### Source material
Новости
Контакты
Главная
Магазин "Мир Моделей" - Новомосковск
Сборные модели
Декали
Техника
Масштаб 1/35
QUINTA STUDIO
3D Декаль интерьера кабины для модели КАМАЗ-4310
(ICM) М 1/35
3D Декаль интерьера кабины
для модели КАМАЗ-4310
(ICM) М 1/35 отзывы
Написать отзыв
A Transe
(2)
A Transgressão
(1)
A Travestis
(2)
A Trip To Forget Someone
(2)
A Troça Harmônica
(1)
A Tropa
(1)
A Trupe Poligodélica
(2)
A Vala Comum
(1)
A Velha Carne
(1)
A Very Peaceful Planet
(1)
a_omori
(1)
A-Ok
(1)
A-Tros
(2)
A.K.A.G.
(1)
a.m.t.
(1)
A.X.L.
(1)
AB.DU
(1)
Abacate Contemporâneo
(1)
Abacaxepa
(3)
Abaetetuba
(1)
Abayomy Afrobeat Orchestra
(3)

---

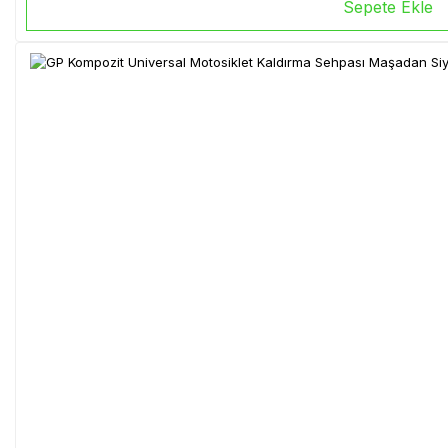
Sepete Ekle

### What this task involves
Find every row above that contains the string "КАМАЗ" and copy each one. Case counts.

### Solution to this exercise
3D Декаль интерьера кабины для модели КАМАЗ-4310
для модели КАМАЗ-4310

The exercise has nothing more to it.